| HN Mirror

Y	Hacker News new \| ask \| show \| jobs


	by Eisenstein 327 days ago
	They don't release such huge open weights models because people who run open weights don't have the capability to run them effectively. Instead they concentrate on models like Gemma 3 which goes from 1B to 27B, which when quantized fits perfectly into the VRAM you can get on a consumer GPU.

2 comments

lossolo 327 days ago

> They don't release such huge open weights models because people who run open weights don't have the capability to run them effectively

This is a naive take. There are multiple firms that can host these models for you, or you can host them yourself by renting GPUs. Thousands of firms could also host open-source models independently. They don’t release them because they fear competition and losing their competitive advantage. If it weren’t for Chinese companies open-sourcing their models, we’d be limited to using closed-source, proprietary models from the U.S., especially considering the recent LLaMA fiasco.

link

Eisenstein 327 days ago

Given the assumption that Google has Google's own interests at heart, the question isn't 'why doesn't Google release models that allow other companies to compete with them' but 'what is the reasoning behind the models they release' and that reasoning is 'for research and for people to use personally on their own hardware'.

We should be asking why Meta released the large Llama models and why the Chinese are releasing large models. I can't figure out a reason for it except prestige.

link

regularfry 327 days ago

That shouldn't be the case here. Yes, it's memory-bandwidth-limited, but this is an MOE with 22B active. As long as the whole thing fits in RAM, it should be tolerable. It's right at the limit, though.

link

## Data records
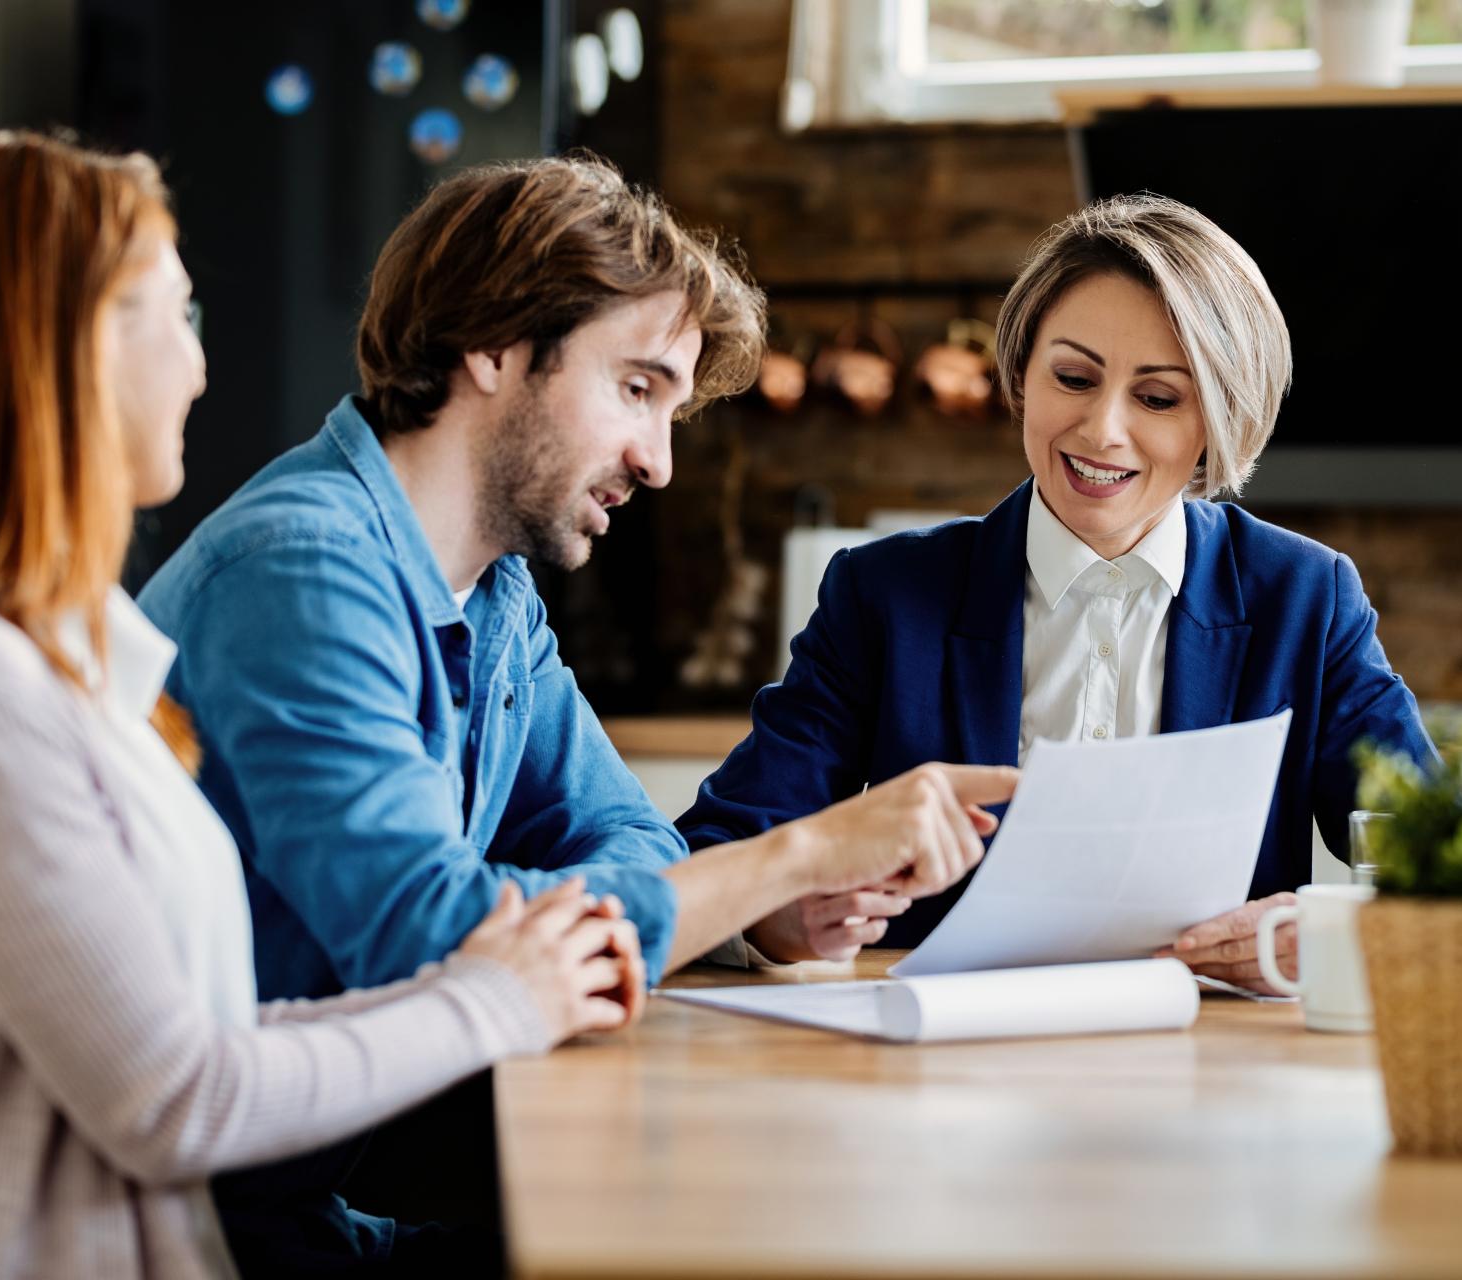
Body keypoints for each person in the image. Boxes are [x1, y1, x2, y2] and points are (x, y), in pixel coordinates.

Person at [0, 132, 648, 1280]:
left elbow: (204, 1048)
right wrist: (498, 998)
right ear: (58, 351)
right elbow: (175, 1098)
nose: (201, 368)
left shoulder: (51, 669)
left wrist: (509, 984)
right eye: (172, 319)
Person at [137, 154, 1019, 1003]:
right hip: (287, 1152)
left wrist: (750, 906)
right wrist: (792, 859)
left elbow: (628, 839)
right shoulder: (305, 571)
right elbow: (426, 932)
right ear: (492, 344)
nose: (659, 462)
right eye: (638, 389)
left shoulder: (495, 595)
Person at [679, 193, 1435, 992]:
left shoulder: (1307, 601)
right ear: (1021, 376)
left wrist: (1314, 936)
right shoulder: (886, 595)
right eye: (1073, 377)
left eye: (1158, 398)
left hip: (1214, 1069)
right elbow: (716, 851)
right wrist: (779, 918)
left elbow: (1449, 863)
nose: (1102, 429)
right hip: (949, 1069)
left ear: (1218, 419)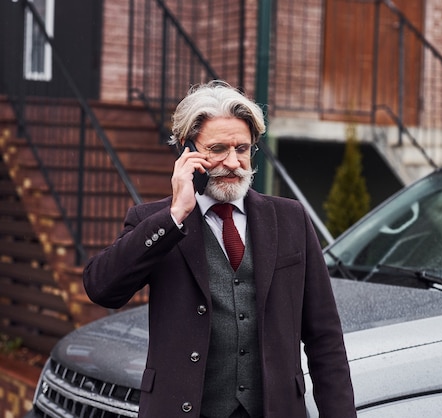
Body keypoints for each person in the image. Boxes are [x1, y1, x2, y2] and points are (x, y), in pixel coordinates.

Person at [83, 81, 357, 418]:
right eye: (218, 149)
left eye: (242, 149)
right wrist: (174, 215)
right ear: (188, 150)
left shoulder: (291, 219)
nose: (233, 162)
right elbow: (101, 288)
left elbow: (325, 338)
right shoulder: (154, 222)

## Assignment 1
Please answer these questions from the forum thread:
(a) Which model family does Eisenstein say goes from 1B to 27B?
(b) According to lossolo, why don't they release such models?
(c) How many active parameters does regularfry give for the MOE?
## Assignment 2
Does each statement agree with the forum thread? Answer yes or no and quote the words that decide it.
(a) lossolo says thousands of firms could host open-source models independently.
(b) Eisenstein names a commercial motive for Meta releasing the large Llama models.
(c) regularfry says the model fits comfortably within memory.
Use only the forum thread to answer.

## Task response 1
(a) Gemma 3
(b) Because they fear competition and losing their competitive advantage.
(c) 22B

## Task response 2
(a) Yes: "Thousands of firms could also host open-source models independently."
(b) No: "I can't figure out a reason for it except prestige."
(c) No: "It's right at the limit, though."